Copy out the source text of every record below, line by line, changing nothing.

[Opening Supplied entries section]

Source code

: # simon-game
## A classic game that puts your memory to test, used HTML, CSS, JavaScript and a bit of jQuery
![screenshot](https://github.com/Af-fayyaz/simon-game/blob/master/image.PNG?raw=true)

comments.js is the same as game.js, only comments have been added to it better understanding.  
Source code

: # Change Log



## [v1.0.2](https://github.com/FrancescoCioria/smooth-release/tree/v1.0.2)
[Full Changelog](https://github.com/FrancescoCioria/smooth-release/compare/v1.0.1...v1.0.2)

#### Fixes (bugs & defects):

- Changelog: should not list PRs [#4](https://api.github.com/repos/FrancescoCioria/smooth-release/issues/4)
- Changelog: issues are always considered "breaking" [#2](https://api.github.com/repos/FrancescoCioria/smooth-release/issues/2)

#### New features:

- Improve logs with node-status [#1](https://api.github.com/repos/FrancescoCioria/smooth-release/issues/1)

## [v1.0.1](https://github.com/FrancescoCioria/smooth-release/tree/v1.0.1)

[Closing Supplied entries section]

• _Exercise output_
Source code

: # simon-game
## A classic game that puts your memory to test, used HTML, CSS, JavaScript and a bit of jQuery
![screenshot](https://github.com/Af-fayyaz/simon-game/blob/master/image.PNG?raw=true)

comments.js is the same as game.js, only comments have been added to it better understanding.  
Source code

: # Change Log



## [v1.0.2](https://github.com/FrancescoCioria/smooth-release/tree/v1.0.2)
[Full Changelog](https://github.com/FrancescoCioria/smooth-release/compare/v1.0.1...v1.0.2)

#### Fixes (bugs & defects):

- Changelog: should not list PRs [#4](https://api.github.com/repos/FrancescoCioria/smooth-release/issues/4)
- Changelog: issues are always considered "breaking" [#2](https://api.github.com/repos/FrancescoCioria/smooth-release/issues/2)

#### New features:

- Improve logs with node-status [#1](https://api.github.com/repos/FrancescoCioria/smooth-release/issues/1)

## [v1.0.1](https://github.com/FrancescoCioria/smooth-release/tree/v1.0.1)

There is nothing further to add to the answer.